PspA is the only previously known CBP with a dominant role in sepsis. The present analysis adds Cbp G to this group. CbpG appears to bear sequence similarity to a serine protease, the substrate of which may relate to its role in adherence to human cells. It is possible that CbpG modifies proteins on the surface of the pneumococcus, enabling them to bind to receptors on the eukaryotic cells. Conversely, CbpG may modify the eukaryotic cell surface, promoting ligand-receptor interactions.
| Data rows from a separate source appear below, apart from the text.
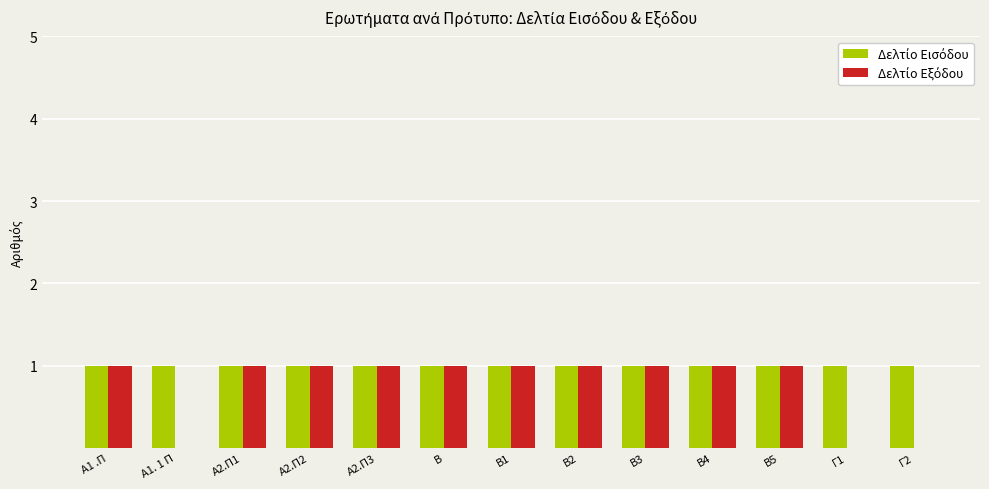

How many categories are shown in the chart?

13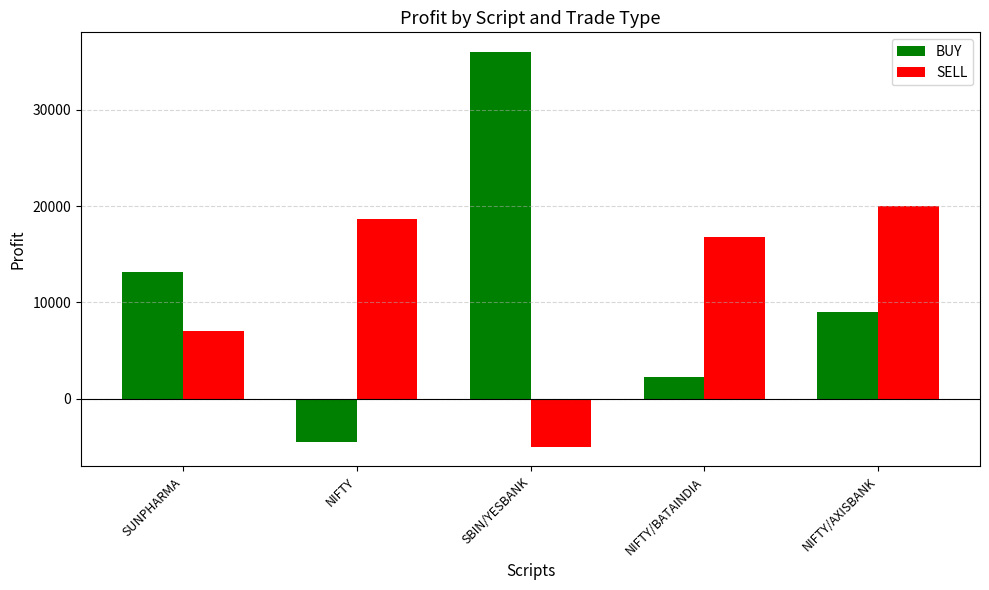

How many data points does each series have?

5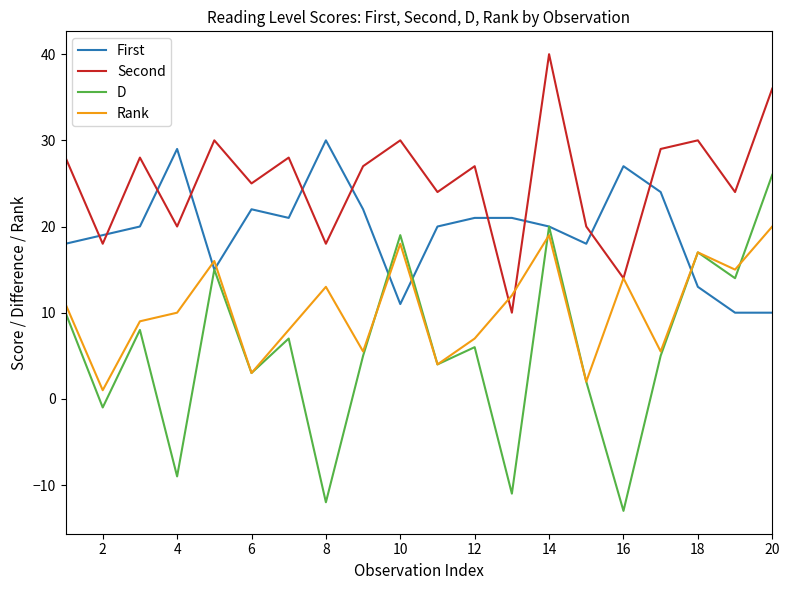

True or false: Second and D cross at least once.

False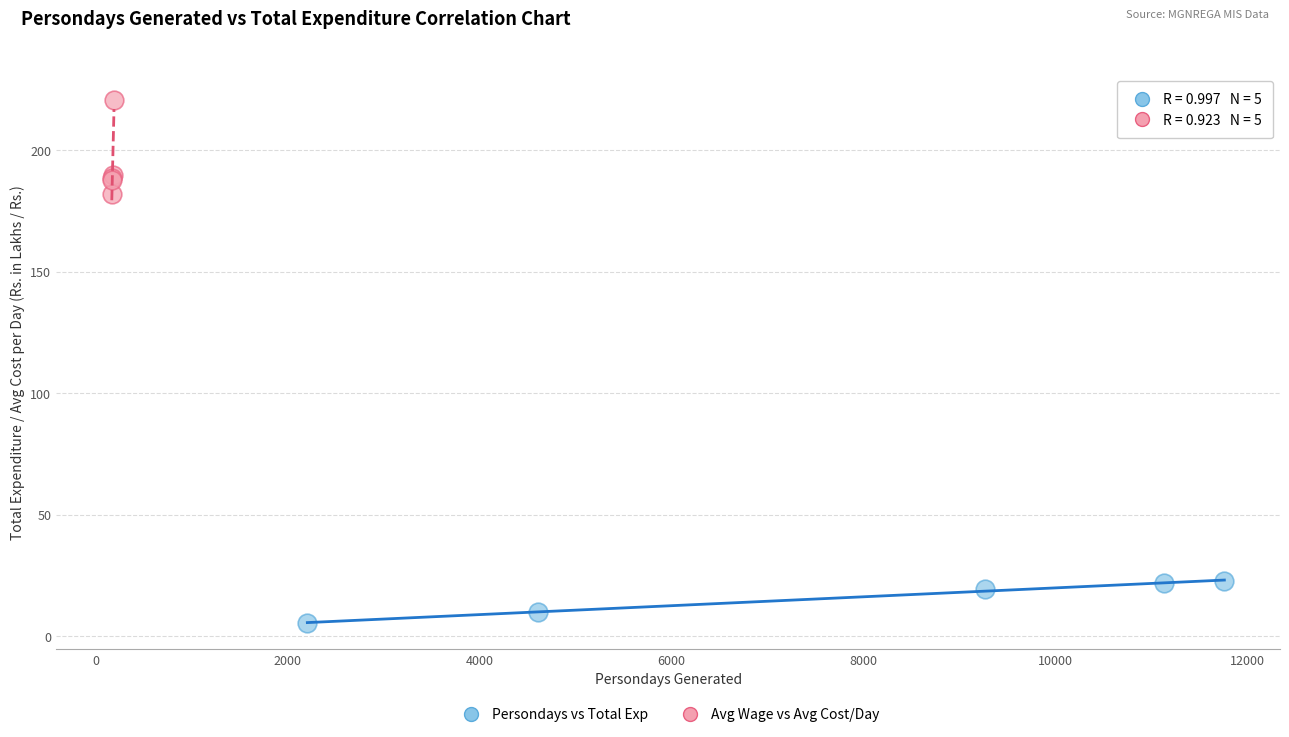

Which series has the largest Y range (max minus min)?

Avg Wage vs Avg Cost/Day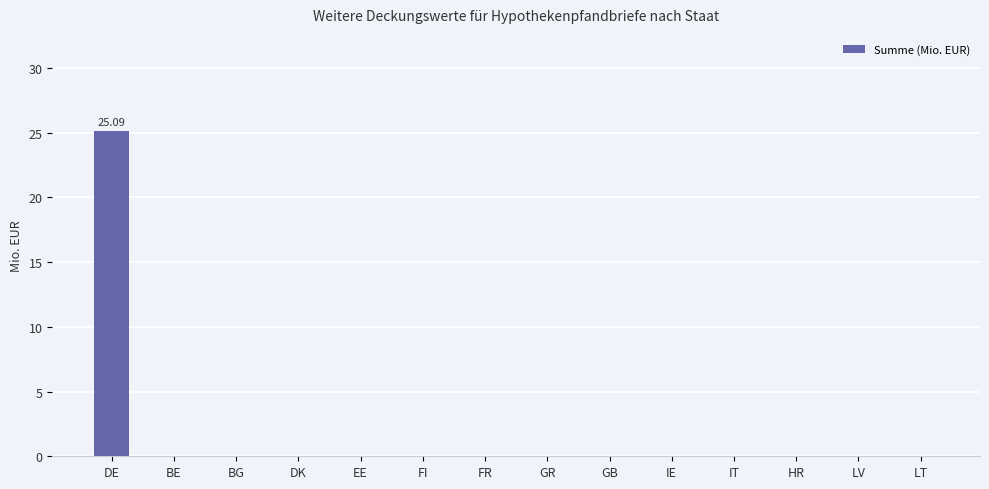

At which category does the chart reach its peak across all series?

DE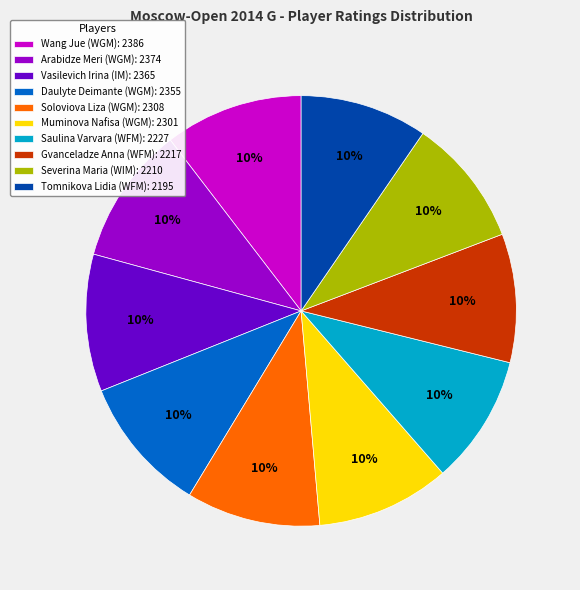

Count the number of slices in the pie.

10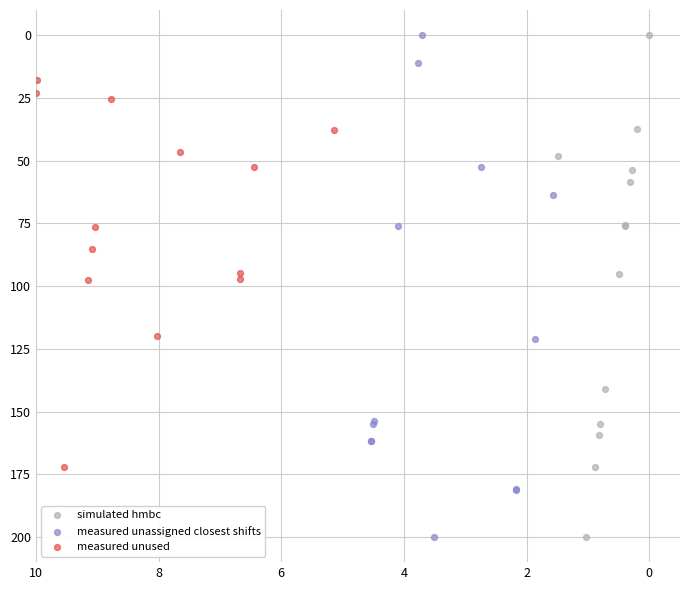

What are all the series names shown in the legend?

simulated hmbc, measured unassigned closest shifts, measured unused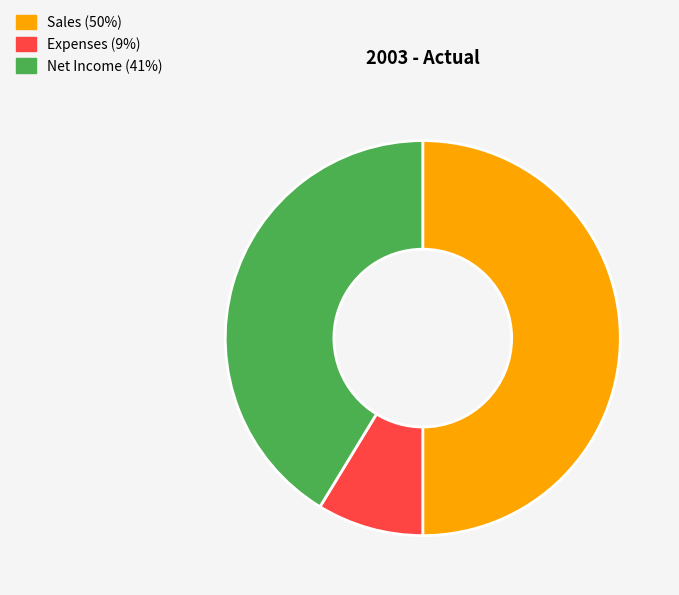

The Sales slice represents 63% of the pie. True or false?

False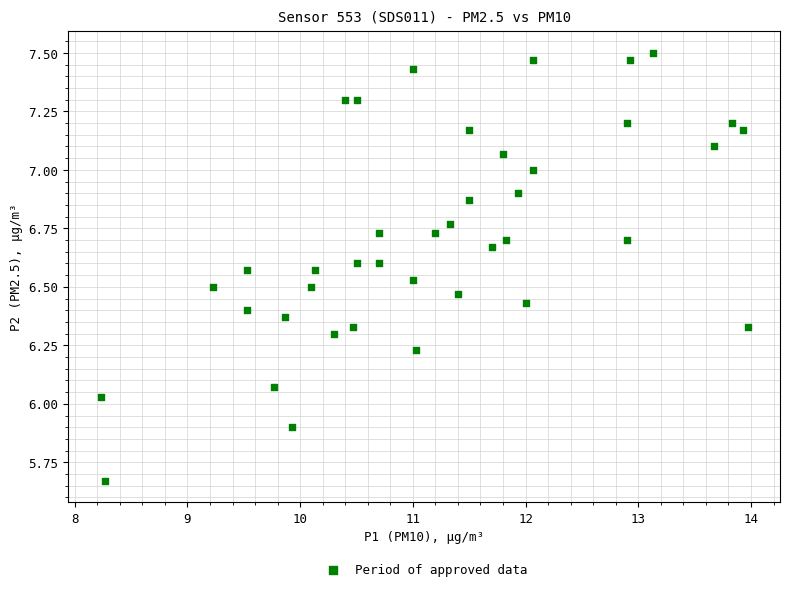

What is the range of Y values (max minus min)?

1.8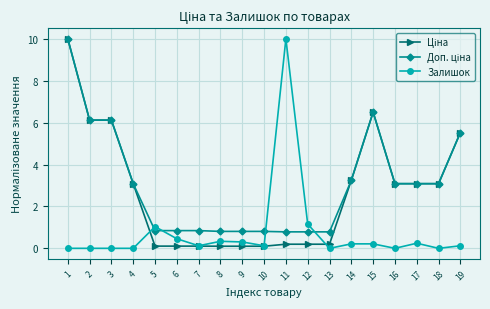

Does the chart display data point markers on the line(s)?

Yes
In summary, CBPs appear to be a functionally significant group of pneumococcal surface proteins that are noncovalently and reversibly attached to the choline moiety of the cell wall through their C-terminal choline binding domain. These proteins have unique N-terminal domains that indicate varied functions for these proteins. Clearly a main function of the CBP family is in promoting colonization of the nasopharynx, as evidenced by the clear phenotype of CbpA, CbpD, CbpE, CbpG, LytB, and LytC mutants in the model of nasopharyngeal colonization. For CbpA and CbpG, the role in vivo is strongly implicated to be host cell recognition, and this may also apply to a much lesser extent for CbpB, CbpC, CbpD, and CbpE. Only PspA and CbpG are currently directly implicated in pneumococcal virulence in sepsis. The dual role of CbpG in mucosal and bloodstream compartments suggest that this protein may be excellent candidate for evaluation in pneumococcal vaccines.


This work was supported by NIH grants AI27913 and AI 39482, AI36445 and in part by Cancer Center Support CORE grant P30 CA21765 and the American Lebanese Syrian Associated Charities (ALSAC).

We are grateful to T. Wizemann, S. Johnson, and S. Koenig, MedImmune Inc., for helpful discussion. We thank Micha Ring and John Killmar for technical assistance.